HIGH COURT OF JUDICATURE AT ALLAHABAD
?Court No. – 74
Case :- CRIMINAL MISC. IInd BAIL APPLICATION No. – 18680 of 2017
Applicant :- Ajit Kumar Mishra
Opposite Party :- State Of U.P.
Counsel for Applicant :- Om Prakash Mishra,Brijesh Sahai
Counsel for Opposite Party :- G.A.,Rupendra Kumar Mishra
Hon’ble Arvind Kumar Mishra-I,J.
Heard Sri Brijesh Sahai, learned Senior Counsel assisted by Sri O.P. Mishra, learned counsel for the applicant, Sri Om Narain Tripathi, learned A.G.A. assisted by Sri M.C. Dwivedi, Sri Bhanu Prakash Singh, Sri Sanjay Kumar Rajbhar, Brief Holders for the State and perused the material available on record.
By way of the instant application, the applicant seeks second bail in Case Crime No.97 of 2016, under Sections 498A, Section304B, Section313, Section316, Section504 I.P.C. and 3/4 SectionDowry Prohibition Act, Police Station Aurai, District S.R. Nagar (Bhadohi). The first bail application has been rejected by a coordinate Bench of this Court on 02.03.2017.
As a measure of fresh ground, claim on behalf of the applicant is confined to the ambit that in this case, admittedly, there are two dying declarations of the deceased. In the first dying declaration that was recorded by the doctor concerned, initially the story of suicide was described by the deceased and the case of suicide was mooted as such. Subsequently, after a week, another dying declaration, second in line, was recorded by none other than Naib Tehsildar concerned then the story was changed that the applicant poured kerosene oil upon the deceased and set her on fire.
In the wake of the aforesaid two dying declarations and in the wake of the examination of the doctor as PW-4 and Naib Tehsildar as PW-7 before the trial court, contention is that the story set up in the first dying declaration – that may be previous dying declaration for the purpose of consideration of this bail – makes out a complete theory of suicide committed by the deceased herself on account of some altercation with her mother-in-law. The doctor PW-4 has substantiated fact of suicide in his examination-in-chief.
Now insofar as statement of Naib Tehsildar PW-7 who recorded subsequent and second dying declaration in question is concerned, he has merely stated in his examination before the trial court that whatever was stated by the deceased was written by him but he has not categorized as to what was, in fact, stated to him by the deceased. That way, out of the two dying declarations, the previous one given by the deceased to the doctor (PW-4) will prevail. In case the applicant is admitted to bail, there is no possibility of his absconding or misusing the liberty of bail. The applicant has no criminal history and is languishing in jail since 22.11.2016.
Per contra, learned A.G.A. while replying to the aforesaid arguments has contended that at this juncture, how can it be conclusively rated and meritorized that out of the two dying declarations previous dying declaration is final and conclusive and the same is to be accepted by the trial court as such. There is no such law for the time being when the trial is going on and the prosecution evidence is in process of being recorded by the trial court that one of the two dying declarations will be given supremacy over the other and it alone will be accepted conclusively by the trial court, therefore, the entire arguments on the aforesaid aspect of the case falls flat. Assuming it to be that there are two dying declarations still the merit of the dying declaration recorded by the Naib Tehsildar cannot be minimized by arguing that Naib Tehsildar has categorically stated (in his testimony) that whatever was stated, was recorded by him without elaborating the contents of dying declaration. It can be noticed that whatever was the dying declaration of the deceased, the same cannot be doubted and thrown away, at this stage as alleged, the entire statement of the deceased has got to be read as a whole and forms substantive piece of evidence at this juncture. It cannot be said that the story of suicide is the only ultimate story accepted and proved conclusively. Allegations are specific.

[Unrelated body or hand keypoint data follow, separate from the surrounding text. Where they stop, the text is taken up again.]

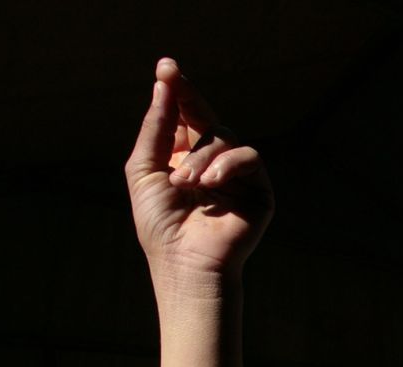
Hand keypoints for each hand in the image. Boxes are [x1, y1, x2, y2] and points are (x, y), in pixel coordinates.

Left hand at [126, 58, 273, 281]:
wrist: (186, 263)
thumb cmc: (160, 224)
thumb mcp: (144, 170)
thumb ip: (155, 129)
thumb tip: (163, 86)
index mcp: (182, 156)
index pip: (182, 116)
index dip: (176, 91)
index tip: (166, 68)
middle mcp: (210, 161)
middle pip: (205, 116)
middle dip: (189, 97)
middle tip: (173, 77)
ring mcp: (236, 174)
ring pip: (224, 136)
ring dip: (201, 156)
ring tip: (185, 184)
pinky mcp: (258, 188)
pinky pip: (248, 156)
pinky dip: (227, 164)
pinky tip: (210, 184)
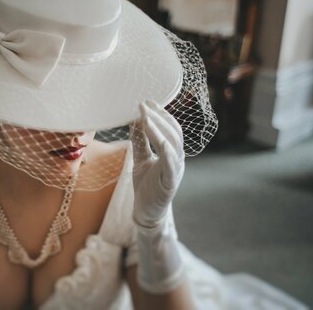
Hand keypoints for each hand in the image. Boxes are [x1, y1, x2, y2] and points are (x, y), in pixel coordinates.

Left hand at [130, 100, 184, 229]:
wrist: (146, 212)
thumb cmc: (146, 185)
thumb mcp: (140, 158)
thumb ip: (140, 141)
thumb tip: (135, 119)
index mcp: (171, 152)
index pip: (170, 127)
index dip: (161, 114)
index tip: (147, 101)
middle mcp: (177, 158)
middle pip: (173, 132)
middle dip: (159, 116)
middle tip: (145, 104)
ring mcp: (175, 170)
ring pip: (173, 144)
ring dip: (159, 129)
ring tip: (146, 117)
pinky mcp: (170, 183)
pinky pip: (171, 164)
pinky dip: (167, 150)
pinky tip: (159, 139)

Considered the rival submissions, perused the material brought on record and the enormity of the offence. No good ground is made out for bail.
Consequently, the instant bail application is rejected at this stage.
However, the trial court is directed to expedite the proceeding of the trial and conclude the same in accordance with law, expeditiously, preferably within a period of six months from the date of production of the certified copy of this order before it, if there is no legal impediment in its way.
It is made clear that observation made in this order shall have no bearing on the merits of the case.